= SEC Rule 144A =

Rule of the U.S. Securities and Exchange Commission

Rule 144A. Securities Act of 1933, as amended (the "Securities Act") provides a safe harbor from the registration requirements of the Securities Act of 1933 for certain private resales of minimum $500,000 units of restricted securities to qualified institutional buyers (QIBs), which generally are large institutional investors that own at least $100 million in investable assets. When a broker or dealer is selling securities in reliance on Rule 144A, it may make offers to non-QIBs through general solicitations following an amendment to the Rule in 2012.

Since its adoption, Rule 144A has greatly increased the liquidity of the securities affected. This is because the institutions can now trade these formerly restricted securities amongst themselves, thereby eliminating the restrictions that are imposed to protect the public. Rule 144A was implemented to induce foreign companies to sell securities in the US capital markets. For firms registered with the SEC or a foreign company providing information to the SEC, financial statements need not be provided to buyers. Rule 144A has become the principal safe harbor on which non-U.S. companies rely when accessing the U.S. capital markets.
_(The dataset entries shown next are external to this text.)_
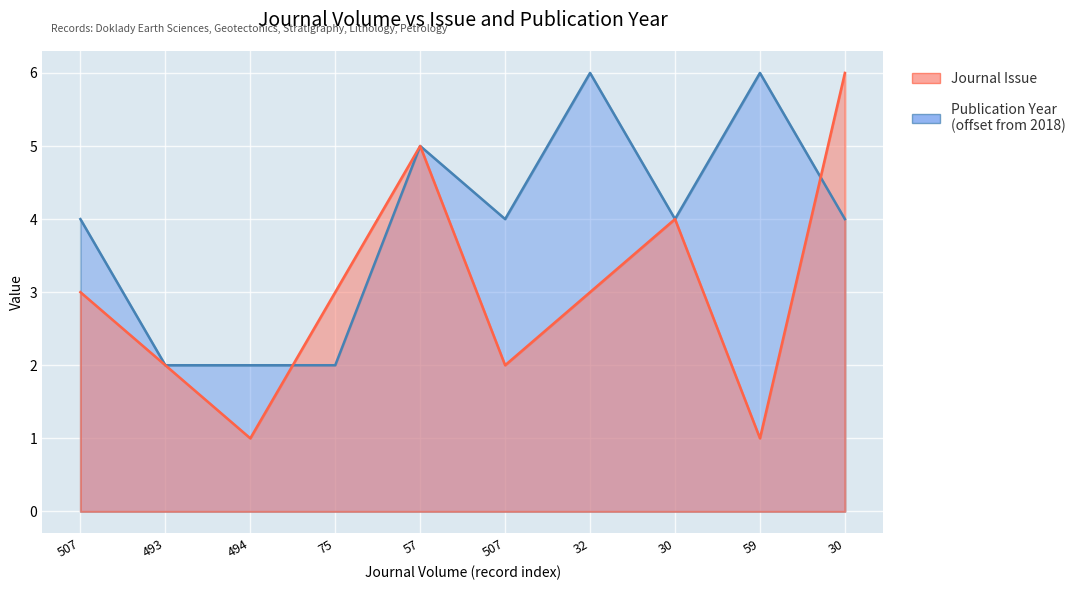

In Publication Year, how many points are lower than both neighbors (excluding endpoints)?

2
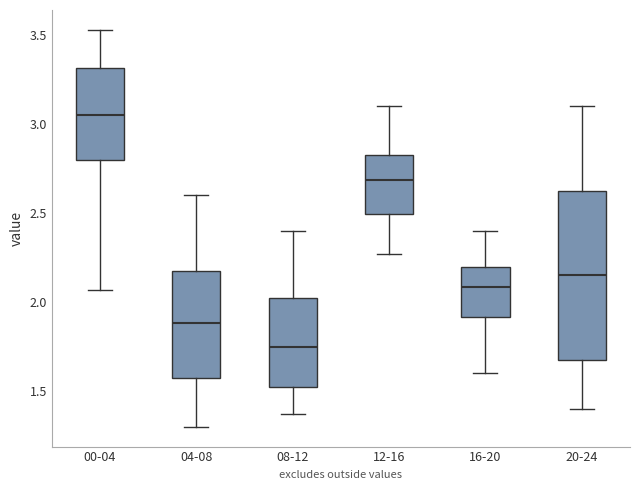

Which box has the highest median line?

00-04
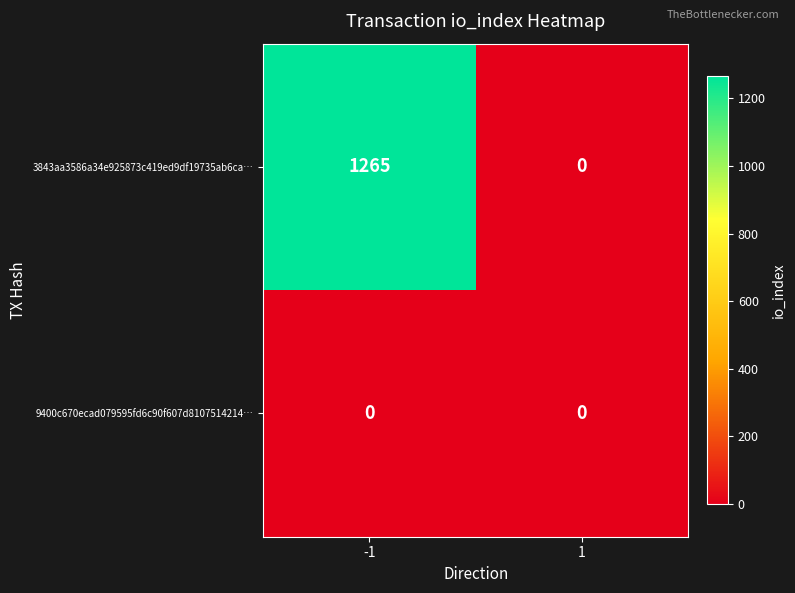

What is the total value across all series at -1?

1265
Originally, in 1990, the Nasdaq Stock Market offered a compliance review process which granted The Depository Trust Company (DTC) book-entry access to Rule 144A securities. That review was later abandoned as unnecessary. Nasdaq launched an Electronic Trading Platform for Rule 144A securities called PORTAL.

Rule 144A should not be confused with Rule 144, which permits public (as opposed to private) unregistered resales of restricted and controlled securities within certain limits.